Records shown section start
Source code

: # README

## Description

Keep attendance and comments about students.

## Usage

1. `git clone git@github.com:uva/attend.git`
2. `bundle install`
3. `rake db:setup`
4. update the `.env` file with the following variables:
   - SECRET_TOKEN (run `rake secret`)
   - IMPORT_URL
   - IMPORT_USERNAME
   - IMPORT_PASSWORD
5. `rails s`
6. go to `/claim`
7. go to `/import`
Records shown section end
* What you need to do
Quote the records word for word, starting at the line containing "Keep attendance and comments about students." and running through the end of the records.

* Output for this task
Keep attendance and comments about students.

## Usage

1. `git clone git@github.com:uva/attend.git`
2. `bundle install`
3. `rake db:setup`
4. update the `.env` file with the following variables:
   - SECRET_TOKEN (run `rake secret`)
   - IMPORT_URL
   - IMPORT_USERNAME
   - IMPORT_PASSWORD
5. `rails s`
6. go to `/claim`
7. go to `/import`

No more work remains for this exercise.